Sparrow and Keith share a passion for movement and sound. Both traveled extensively throughout the U.S. — Keith by hopping freight trains, Sparrow with a circus troupe. When the two met by chance in Asheville 10 years ago, they combined their talents and The Resonant Rogues were born. While the band has explored musical styles from across genres and around the globe, current influences for Resonant Rogues, and especially this album, are classic country, Appalachian old-time, and vintage soul.
For all the far-flung touchstones and travels shared by The Resonant Rogues, their namesake album speaks to laying down roots. “Finding peace in a small town / is like watching a doe at sundown,” Keith sings on “Slow Burn.” The song nods to country poets like Guy Clark and Townes Van Zandt. This is a personal musing, its cozy folk flickering with Sparrow’s jaunty accordion.

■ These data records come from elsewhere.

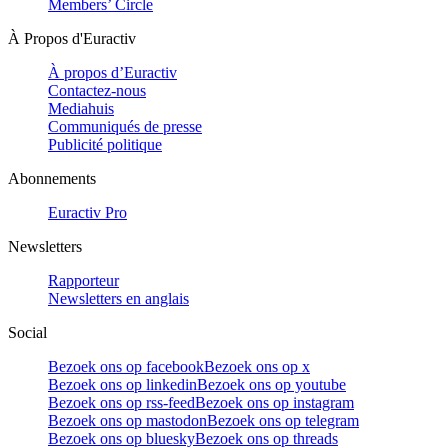
Members’ Circle
À Propos d'Euractiv
À propos d’Euractiv
Contactez-nous
Mediahuis
Communiqués de presse
Publicité politique
Abonnements
Euractiv Pro
Newsletters
Rapporteur
Newsletters en anglais
Social
Bezoek ons op facebook
Bezoek ons op x
Bezoek ons op linkedin
Bezoek ons op youtube
Bezoek ons op rss-feed
Bezoek ons op instagram
Bezoek ons op mastodon
Bezoek ons op telegram
Bezoek ons op bluesky
Bezoek ons op threads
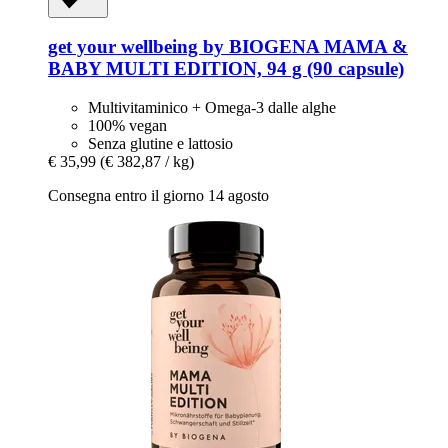
get your wellbeing by BIOGENA
MAMA &
BABY MULTI EDITION, 94 g (90 capsule)
Multivitaminico + Omega-3 dalle alghe
100% vegan
Senza glutine e lattosio
€ 35,99
(€ 382,87 / kg)
Consegna entro il giorno 14 agosto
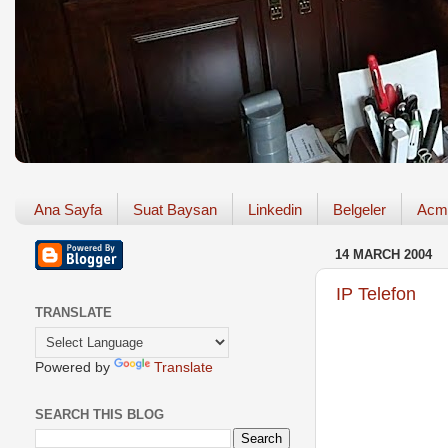
Ana Sayfa
Suat Baysan
Linkedin
Belgeler
Acm
14 MARCH 2004
IP Telefon
TRANSLATE
Powered by
Translate
SEARCH THIS BLOG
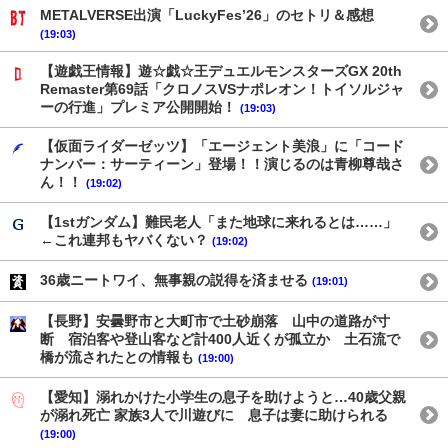
METALVERSE出演「LuckyFes’26」のセトリ＆感想
(19:03)
【遊戯王情報】遊☆戯☆王デュエルモンスターズGX 20th
Remaster第69話「クロノスVSナポレオン！トイソルジャ
ーの行進」プレミア公開開始！
(19:03)
【仮面ライダーゼッツ】「エージェント美浪」に「コード
ナンバー：サーティーン」登場！！演じるのは青柳尊哉さ
ん！！
(19:02)
【1stガンダム】難民老人「また地球に来れるとは……」
←これ連邦もヤバくない？
(19:02)
36歳ニートワイ、無事親の説得を済ませる
(19:01)
【長野】安曇野市と大町市で土砂崩落 山中の道路が寸
断 宿泊客や登山客など計400人近くが孤立か 土石流で
橋が流されたとの情報も
(19:00)
【愛知】溺れかけた小学生の息子を助けようと…40歳父親
が溺れ死亡 家族3人で川遊びに 息子は妻に助けられる
(19:00)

It’s worth noting that Keith and Sparrow recently settled on a piece of land in the Western North Carolina mountains — acreage Sparrow says she hopes never to leave.

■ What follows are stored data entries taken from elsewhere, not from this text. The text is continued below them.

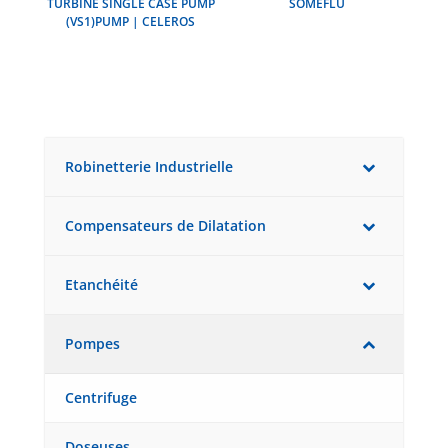
TURBINE SINGLE CASE PUMP
SOMEFLU
(VS1)PUMP | CELEROS
Robinetterie Industrielle
Compensateurs de Dilatation
Etanchéité
Pompes
Centrifuge
Doseuses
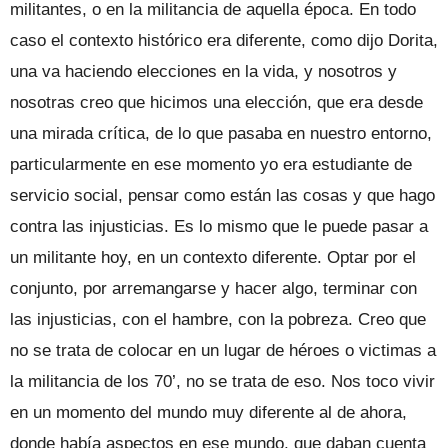
militantes, o en la militancia de aquella época. En todo
caso el contexto histórico era diferente, como dijo Dorita,
una va haciendo elecciones en la vida, y nosotros y
nosotras creo que hicimos una elección, que era desde
una mirada crítica, de lo que pasaba en nuestro entorno,
particularmente en ese momento yo era estudiante de
servicio social, pensar como están las cosas y que hago
contra las injusticias. Es lo mismo que le puede pasar a
un militante hoy, en un contexto diferente. Optar por el
conjunto, por arremangarse y hacer algo, terminar con
las injusticias, con el hambre, con la pobreza. Creo que
no se trata de colocar en un lugar de héroes o victimas a
la militancia de los 70’, no se trata de eso. Nos toco vivir
en un momento del mundo muy diferente al de ahora,
donde había aspectos en ese mundo, que daban cuenta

Tour still calls The Resonant Rogues to the road regularly, as did a two-week stint in Nashville to record The Resonant Rogues at the Bomb Shelter with producer Andrija Tokic. Many of Sparrow’s favorite albums came from that studio (including work by The Deslondes and Hurray for the Riff Raff), and with Tokic, The Resonant Rogues were able to discover the sonic thread that pulled their album together. Less all over the map than previous projects, there’s a distinct sense of place within string band music, and within a modern interpretation of the classic styles that inspire Sparrow and Keith. It’s still as folky as ever, but with a confident embrace of rock ’n’ roll energy.
“93,500 Miles” features Cajun-inspired accordion, fiery fiddle, and guest vocals by Sierra Ferrell, and reminds listeners of the Rogues’ love of a good dance song. With its haunting harmonica and driving percussion, “Leave the Path” could be the soundtrack to a Spaghetti Western set in the Appalachian mountains. “Show Me” is a sultry love song with serious doo-wop feel, showcasing Sparrow’s range and soulful timbre. The bittersweet “What Happened to That Feeling” may just be the most relatable long-term-relationship song ever written. The 12 tracks are a comprehensive collection of stories, journeys, memories, and landscapes.

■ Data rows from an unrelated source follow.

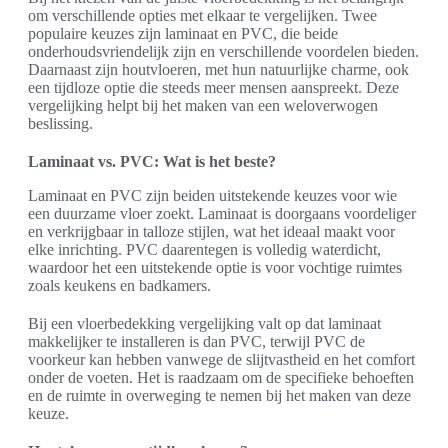
om verschillende opties met elkaar te vergelijken. Twee
populaire keuzes zijn laminaat en PVC, die beide
onderhoudsvriendelijk zijn en verschillende voordelen bieden.
Daarnaast zijn houtvloeren, met hun natuurlijke charme, ook
een tijdloze optie die steeds meer mensen aanspreekt. Deze
vergelijking helpt bij het maken van een weloverwogen
beslissing.
Laminaat vs. PVC: Wat is het beste?
Laminaat en PVC zijn beiden uitstekende keuzes voor wie
een duurzame vloer zoekt. Laminaat is doorgaans voordeliger
en verkrijgbaar in talloze stijlen, wat het ideaal maakt voor
elke inrichting. PVC daarentegen is volledig waterdicht,
waardoor het een uitstekende optie is voor vochtige ruimtes
zoals keukens en badkamers.
Bij een vloerbedekking vergelijking valt op dat laminaat
makkelijker te installeren is dan PVC, terwijl PVC de
voorkeur kan hebben vanwege de slijtvastheid en het comfort
onder de voeten. Het is raadzaam om de specifieke behoeften
en de ruimte in overweging te nemen bij het maken van deze
keuze.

The Resonant Rogues was recorded analog, direct to tape, giving it warmth and a live-in-the-room sound. That immediacy feels right for musicians who cut their teeth as buskers, playing street corners across the U.S. and Europe. Special guests on the recording include The Resonant Rogues’ long-time friends and collaborators, such as Sierra Ferrell and Benjamin Tod (background vocals); John James Tourville (pedal and lap steel, 12 string guitar, butter knives, guzheng); Jason Dea West (harmonica); Kristen Harris (fiddle); and Landon George (upright bass, drums, baritone guitar).
This album is a homecoming for a band that’s put in its 10,000 hours. The Resonant Rogues is rendered in big, bold strokes — but it’s also every bit honed and precise as an X on a map.